Skip Magruder never knew what a chaperon he had been. If Providence managed the affair it chose an odd instrument, and intervened, as usual, at the last moment. Providence would save itself a good deal of work if it came round a little earlier in these cases. Perhaps it does and finds nobody awake.

Strathdene demanded explanations. Kedzie told him truth but not all of it.

“It suddenly swept over me,” she gasped, “how horrible it was for me to be there.”

She wept with shame and when he would have consoled her she kept him aloof. The astonishing result of the outing was that both came home better. It suddenly swept over Strathdene that Kedzie was innocenter than he had dreamed. She was good! By gad! she was good enough to be the wife even of a Strathdene. He told Kedzie that he wished to God he could marry her. She answered fervently that she wished to God he could.

He asked her “You don't really love that Dyckman fella, do you?”

“I don't really love anybody but you,” said Kedzie. “You are the first man I have really truly loved.”

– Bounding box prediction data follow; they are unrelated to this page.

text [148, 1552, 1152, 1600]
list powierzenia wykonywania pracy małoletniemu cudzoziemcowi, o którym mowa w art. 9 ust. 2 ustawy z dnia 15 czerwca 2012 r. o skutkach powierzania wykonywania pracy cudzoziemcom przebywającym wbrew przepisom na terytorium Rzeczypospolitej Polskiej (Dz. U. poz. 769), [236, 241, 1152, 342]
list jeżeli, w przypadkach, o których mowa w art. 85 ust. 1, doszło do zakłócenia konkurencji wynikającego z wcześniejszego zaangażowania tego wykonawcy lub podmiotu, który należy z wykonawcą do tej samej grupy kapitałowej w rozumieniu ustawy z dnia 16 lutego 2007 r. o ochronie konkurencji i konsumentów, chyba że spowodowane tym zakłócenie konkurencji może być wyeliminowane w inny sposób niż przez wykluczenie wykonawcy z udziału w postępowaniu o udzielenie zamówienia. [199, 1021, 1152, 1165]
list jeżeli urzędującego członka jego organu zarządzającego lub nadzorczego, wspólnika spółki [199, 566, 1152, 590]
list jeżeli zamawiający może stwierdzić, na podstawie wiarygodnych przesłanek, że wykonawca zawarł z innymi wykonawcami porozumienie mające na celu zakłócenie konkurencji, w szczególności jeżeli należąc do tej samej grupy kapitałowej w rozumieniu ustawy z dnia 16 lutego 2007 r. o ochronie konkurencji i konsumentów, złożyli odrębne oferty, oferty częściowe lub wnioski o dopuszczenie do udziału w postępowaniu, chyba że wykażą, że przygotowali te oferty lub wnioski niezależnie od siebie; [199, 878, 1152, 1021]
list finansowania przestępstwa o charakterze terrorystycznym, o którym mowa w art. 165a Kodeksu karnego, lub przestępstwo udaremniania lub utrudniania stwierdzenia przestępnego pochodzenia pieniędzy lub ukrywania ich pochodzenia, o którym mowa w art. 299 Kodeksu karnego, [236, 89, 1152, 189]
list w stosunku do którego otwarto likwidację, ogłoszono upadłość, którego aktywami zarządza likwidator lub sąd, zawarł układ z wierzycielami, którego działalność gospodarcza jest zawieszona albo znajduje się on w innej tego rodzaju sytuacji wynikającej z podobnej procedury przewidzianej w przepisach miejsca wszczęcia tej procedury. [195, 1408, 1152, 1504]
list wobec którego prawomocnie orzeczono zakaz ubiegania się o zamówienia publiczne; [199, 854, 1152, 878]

She meant it and it may have been true. She said it with sincerity at least. One usually does. At any rate, it sounded wonderful to Strathdene and he determined to make her his. He would let England muddle along somehow till he made this alliance with the beautiful Missourienne. But Kedzie's plight was again what it had been; she had a husband extra. In some cases the husband is busy enough with his own affairs to let the lover trot alongside, like the third horse which the Greeks called the pareoros. But neither Jim nor Strathdene would be content with that sort of team-work, and Kedzie least of all.

She and Strathdene agreed that love would find the way, and Kedzie suggested that Jim would probably be decent enough to arrange the whole matter. He had an awfully clever lawyer, too.

Strathdene had braved nearly every peril in life except marriage. He was determined to take a shy at that. He and Kedzie talked their honeymoon plans with the boyishness and girlishness of nineteen and sixteen.

Then Kedzie remembered Gilfoyle. She had thanked her stars that she told Dyckman the truth about him in time. And now she was confronted with the same situation. Since her life was repeating its patterns, it would be foolish to ignore the lessons. So after some hesitation she told the Marquess that Jim Dyckman was not her first, but her second. She told it very tragically, made quite a good story of it.